ところが無記名ではなかった。容姿に針で小さな穴が開けられ、穴の位置を見れば誰が書いたものか分かるようになっていました。「志願せず」と書いた練習生の大半が特攻要因に選ばれました。
「予科練に志願したときに戦死するかもしれないと覚悟を決めていたから、特攻兵器の要因にされてもショックは受けなかったが選抜のやり方が汚いと思った」と書いています。ホント、酷い話です。
街は戦時歌謡だらけ
本の中には軍歌・歌謡曲が多く登場します。一流の作詞、作曲家が作った戦時歌謡がラジオから流れ、国民を鼓舞していたのです。。
- 「満州娘」「今は非情時節約時代、パーマネントはやめましょう・・・」
生方さんが近所の美容院の前で友達数人と、「満州娘」の替え歌を歌って母親に叱られる話があります。
- 「若鷲の歌」作詞:西條八十 作曲:古関裕而
「わ~かい血潮の~♪ 予科練の~♪」。私も歌えます。
- 「愛国行進曲」
「見よ東条のはげ頭 ハエが止まればツルッと滑る、滑って止まってまた滑る、おお晴朗のはげ頭・・・」
中野元さんが替え歌を歌った話が出てきます。これには笑ってしまいます。時の最高権力者・東条英機のはげ頭を笑いものしているんです。パロディーとして最高ですね。 - 「加藤隼戦闘隊」
「エンジンのお~と~♪ 轟々と~♪」。宴会のときによく歌う人がいて、私も歌えるようになりました。 - 「ラバウル海軍航空隊」作詞:佐伯 孝夫 ・作曲:古関 裕而
- 「勝利の日まで」作詞:サトウ・ハチロー、作曲:古賀政男
- 「同期の桜」台詞入り 鶴田浩二
- 「あゝ紅の血は燃ゆる」
- 「轟沈(ごうちん)」潜水艦の記録映画のの挿入歌。
- 「少年兵を送る歌」
- 「露営の歌」
「勝って来るぞと勇ましく~」という歌です。これも歌えます。
最後、「瞼に浮かぶ、旗の波」なんですが、「瞼に浮かぶ、母の顔」と歌っていたような気がします。 - 「敵機爆音集」敵機の爆音を集めたレコード。

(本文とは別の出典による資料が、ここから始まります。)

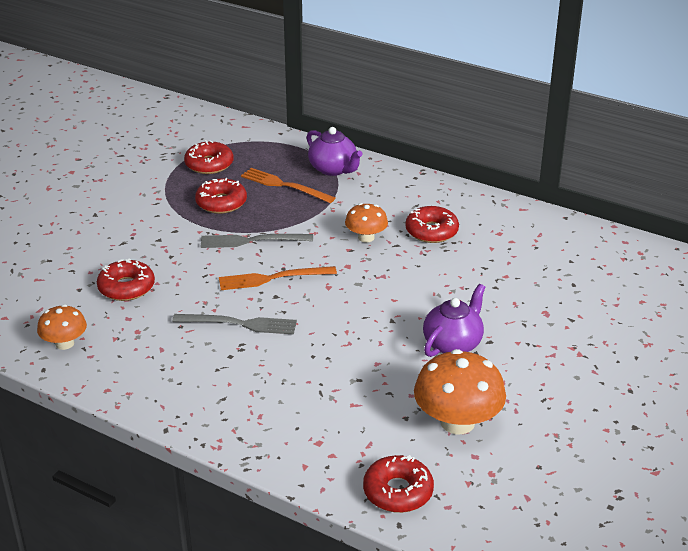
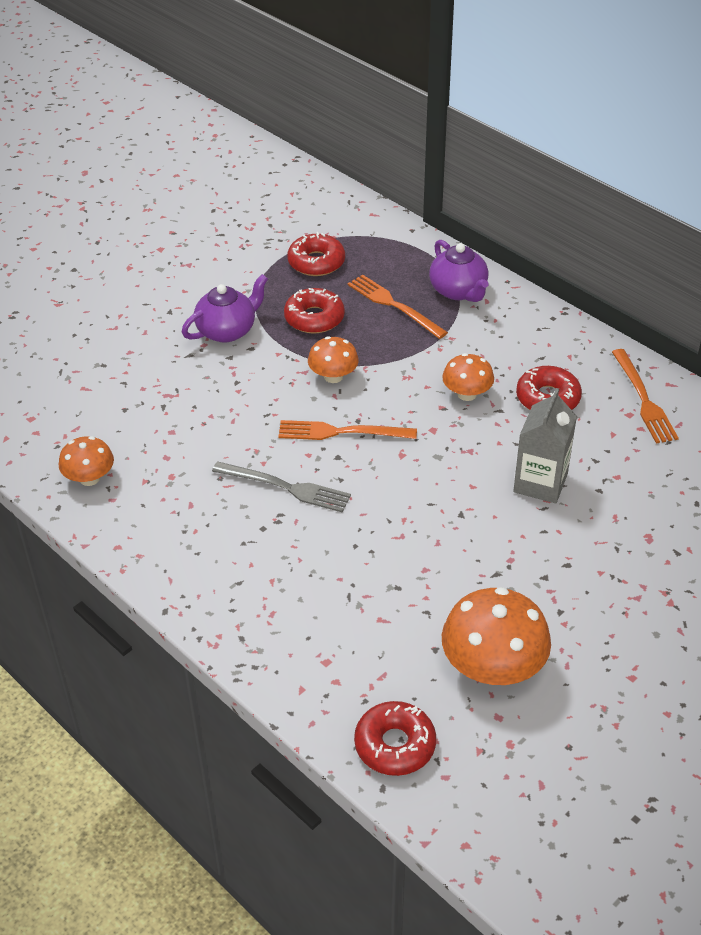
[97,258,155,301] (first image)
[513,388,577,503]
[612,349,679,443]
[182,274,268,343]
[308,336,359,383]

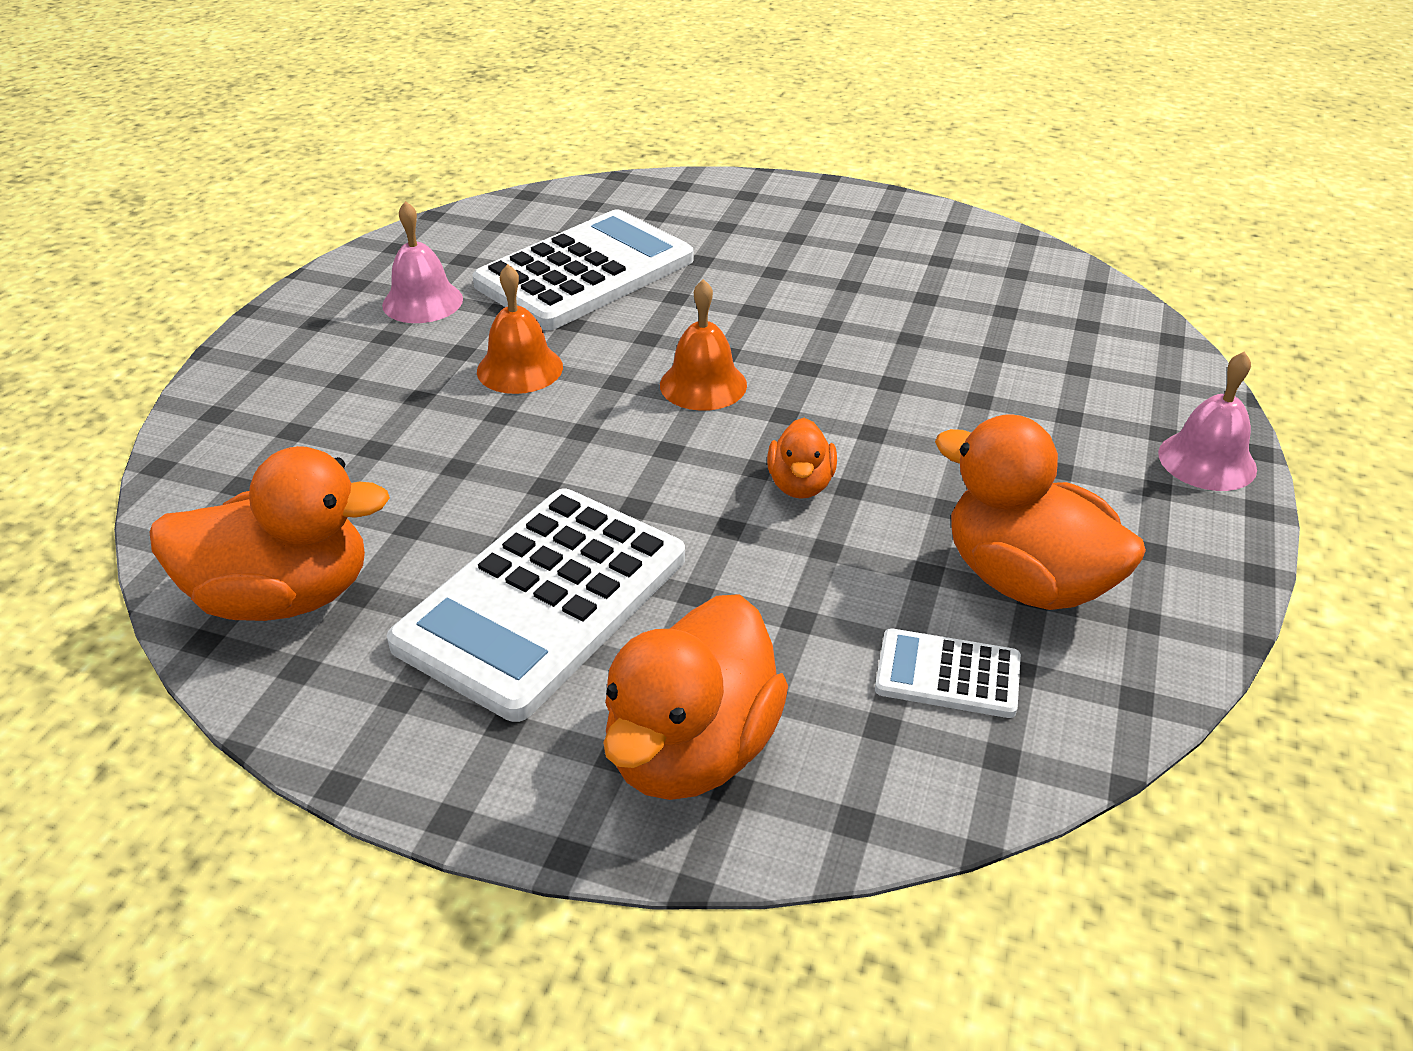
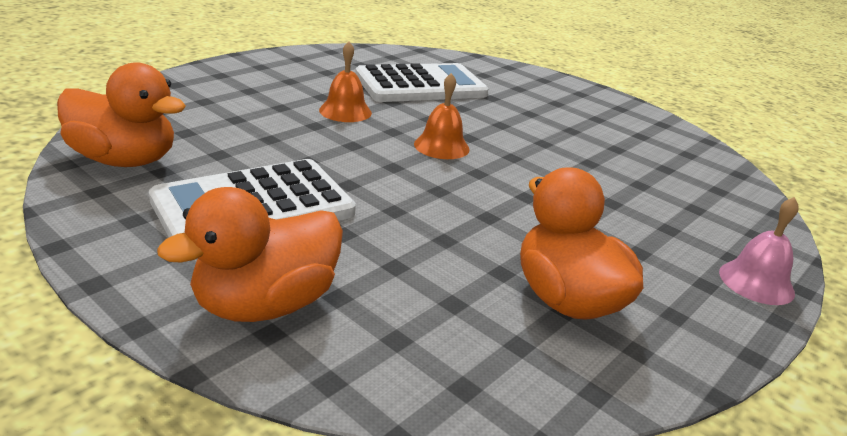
[382,201,463,323] (first image)
[767,418,837,499] (first image)
[875,628,1021,718] (first image)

この鶴田浩二さんの台詞を聞くと、「オレも国のために死ぬしかない」と思えてしまいます。
最後に
軍国主義の時代に少年時代を過ごした22人のエッセイ集をよみました。私が知っている有名人もいます。読んでみると、戦意を高揚する映画、軍歌が多く、その影響を受けていたのがわかりました。どんなものだったのかと興味がわき、登場する映画、歌謡曲を拾い出してみました。
作る人は、どんな思いで歌や映画を作っていたのでしょう。
嫌々ながらでも、進んででも、少年たちの心を戦意高揚させるのには成功したのだと思います。
戦時歌謡を探していると、Youtube に「戦前の日本人の精神は今とは比べ物にならないほど大変高かった。親に感謝し、他者をいたわり、弱きものを助け、義を尽くす。挙げればきりが無い」という人がいました。
そんなに精神の高い人たちなら、中国に侵略はしないし、戦争になんてならなかったはずです。